USFDA

Alembic Pharmaceuticals Limited (Alembic) announced that it has received tentative approval from the US Food & Drug Administration (USFDA) for its Abbreviated New Drug Application (ANDA) for Vortioxetine Tablets 5 mg, 10 mg, 15 mg, and 20 mg. The tentatively approved ANDA is therapeutically equivalent to the reference listed drug product (RLD) Trintellix Tablets 5 mg, 10 mg, 15 mg, and 20 mg, of Takeda Pharmaceuticals, USA, Inc. (Takeda). Vortioxetine Tablets are indicated for the treatment of major depressive disorder (MDD).

Roche announced that the U.S. Food and Drug Administration (FDA) has granted Emergency Use Authorization (EUA) for its COVID-19 At-Home Test. The test uses a simple anterior nasal swab sample that can be conveniently self-collected and self-tested by individuals aged 14 years and older, and by an adult for children aged 2-13 years old. The test is able to produce accurate, reliable and quick results in as few as 20 minutes for SARS-CoV-2 and all known variants of concern, including Omicron.

U.S. Food and Drug Administration (FDA) has authorized the emergency use of PAXLOVID (nirmatrelvir tablets and ritonavir tablets) of pfizer for the treatment of mild-to-moderate COVID-19 in adults and pediatric patients (12 years of age and older weighing at least 40 kg) with positive results of direct SARS-CoV-2 viral testing, and who are at high risk for progression to severe COVID-19, including hospitalization or death.

ViiV Healthcare, the global specialist HIV company majority owned by GlaxoSmithKline plc (GSK), with Pfizer Inc and Shionogi Limited (Shionogi) as shareholders, today announced that the US Food and Drug Administration (FDA) approved Apretude, the first and only long-acting injectable pre-exposure prophylaxis (PrEP) option to reduce the risk of sexually acquired HIV-1. The long-acting injectable was approved for use in adults and adolescents weighing at least 35 kg who are at risk of sexually acquiring HIV and who have a negative HIV-1 test prior to initiation.

Cipla Limited announced that it has received final approval for its Lanreotide Injection, from the United States Food and Drug Administration (US FDA). The FDA approval was based on a New Drug Application (NDA) submitted under the 505(b)(2) filing pathway. Lanreotide Injection is supplied in 60 mg/0.2 mL, 90 mg/0.3 mL, and 120 mg/0.5 mL singledose pre-filled syringes. It is indicated for the treatment of patients with Acromegaly and Gastroenteropancreatic Neuroendocrine Tumors (GEP-NETs).

Telix Pharmaceuticals Limited a global biopharmaceutical company focused on the development of diagnostic and therapeutic products based on molecularly targeted radiation announces that the United States Food and Drug Administration (FDA) has approved Telix’s lead prostate cancer imaging product, Illuccix®.

Basilea Pharmaceutica Ltd a commercial-stage biopharmaceutical company committed to meeting the needs of patients with cancer and infectious diseases, announced that the U.S. Food and Drug Administration (FDA) has approved the company’s Investigational New Drug (IND) application for the novel kinase inhibitor BAL0891, a potential first-in-class mitotic checkpoint inhibitor (MCI) that drives aberrant tumor cell division leading to tumor cell death.

Sun Pharma announced that one of its wholly-owned subsidiaries has received final approval from US FDA for its Abbreviated New Drug Application (ANDA) for generic Amphotericin B Liposome for Injection, 50 mg/vial Single-Dose Vial. The generic product approval is based on AmBisome® Liposome for Injection, 50 mg/vial as a reference product.

Sun Pharma has been granted Competitive Generic Therapy (CGT) designation by US FDA and being the first approved generic, is eligible for 180 days of CGT exclusivity for the product.

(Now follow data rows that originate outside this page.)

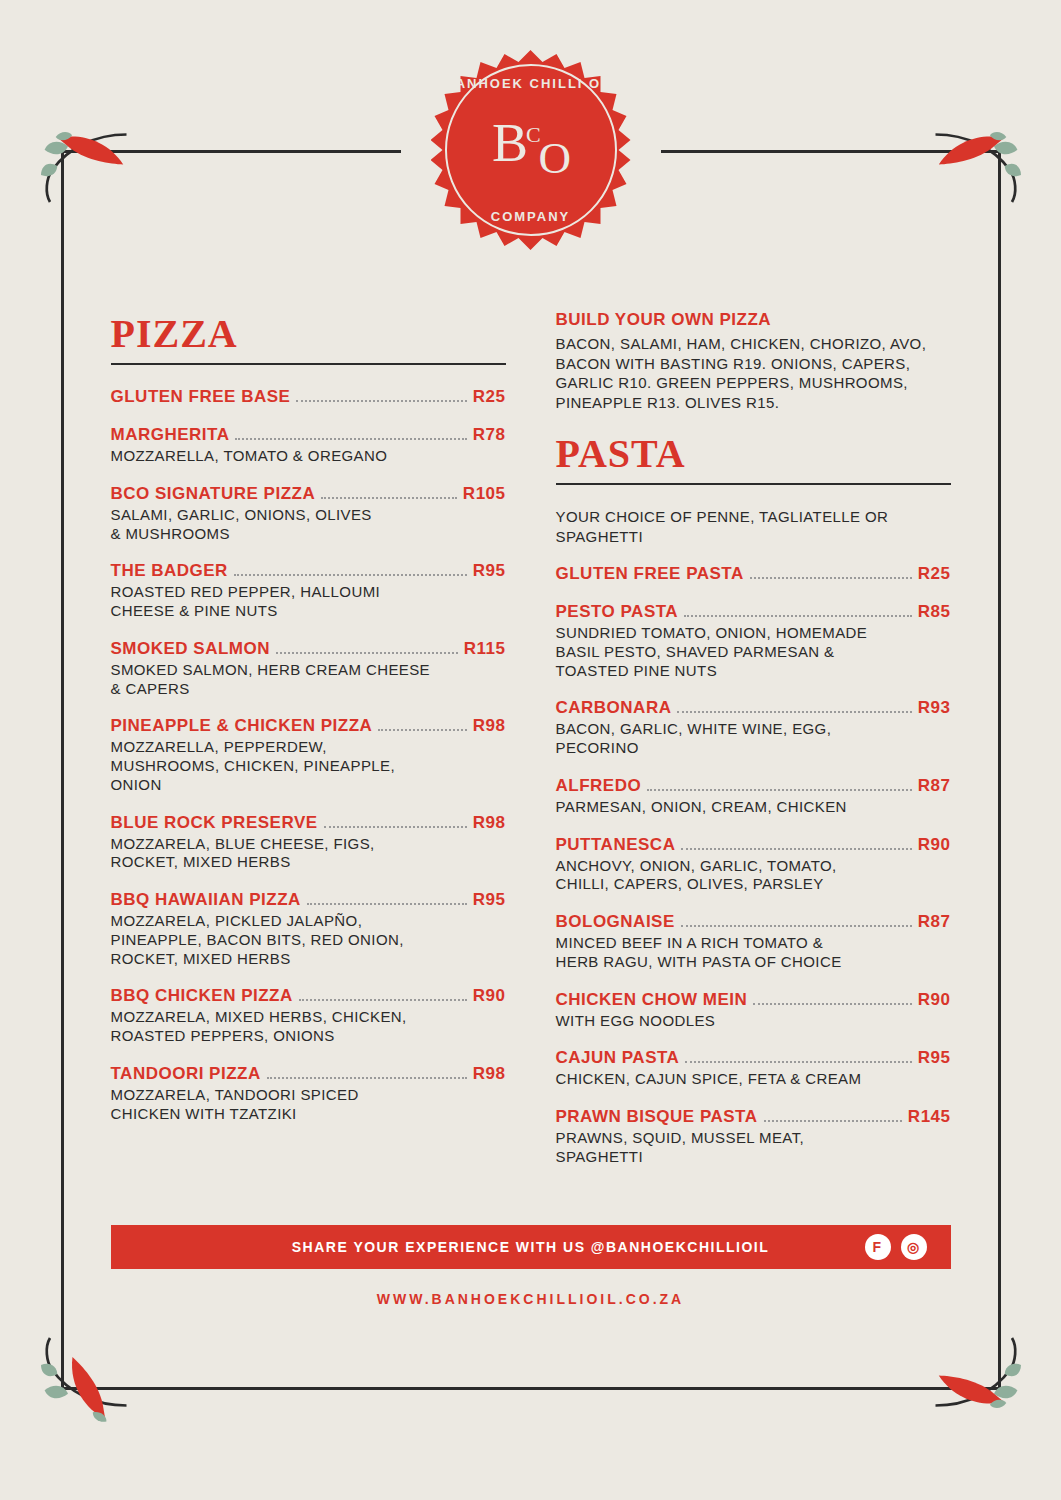Banhoek Chilli Oil
BCO
Company
Pizza
Gluten Free Base R25
Margherita R78
Mozzarella, tomato & oregano
BCO Signature Pizza R105
Salami, garlic, onions, olives
& mushrooms
The Badger R95
Roasted red pepper, halloumi
cheese & pine nuts
Smoked Salmon R115
Smoked salmon, herb cream cheese
& capers
Pineapple & Chicken Pizza R98
Mozzarella, pepperdew,
mushrooms, chicken, pineapple,
onion
Blue Rock Preserve R98
Mozzarela, blue cheese, figs,
rocket, mixed herbs
BBQ Hawaiian Pizza R95
Mozzarela, pickled jalapño,
pineapple, bacon bits, red onion,
rocket, mixed herbs
BBQ Chicken Pizza R90
Mozzarela, mixed herbs, chicken,
roasted peppers, onions
Tandoori Pizza R98
Mozzarela, tandoori spiced
chicken with tzatziki
Build Your Own Pizza
Bacon, salami, ham, chicken, chorizo, avo, bacon with basting R19. Onions, capers, garlic R10. Green peppers, mushrooms, pineapple R13. Olives R15.
Pasta
Your choice of penne, tagliatelle or spaghetti
Gluten Free Pasta R25
Pesto Pasta R85
Sundried tomato, onion, homemade
basil pesto, shaved parmesan &
toasted pine nuts
Carbonara R93
Bacon, garlic, white wine, egg,
pecorino
Alfredo R87
Parmesan, onion, cream, chicken
Puttanesca R90
Anchovy, onion, garlic, tomato,
chilli, capers, olives, parsley
Bolognaise R87
Minced beef in a rich tomato &
herb ragu, with pasta of choice
Chicken Chow Mein R90
With egg noodles
Cajun Pasta R95
Chicken, cajun spice, feta & cream
Prawn Bisque Pasta R145
Prawns, squid, mussel meat,
spaghetti
Share your experience with us @banhoekchillioil f ◎
www.banhoekchillioil.co.za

Morepen Laboratories Limited has received USFDA approval for its anti-allergy drug Fexofinadine Hydrochloride that is market in India under the popular brand name Allegra, among others and is the block buster drug of the innovator company Sanofi Aventis, France. Fexofinadine is most widely used, second generation antihistamine drug for the treatment of allergy symptoms and hay fever.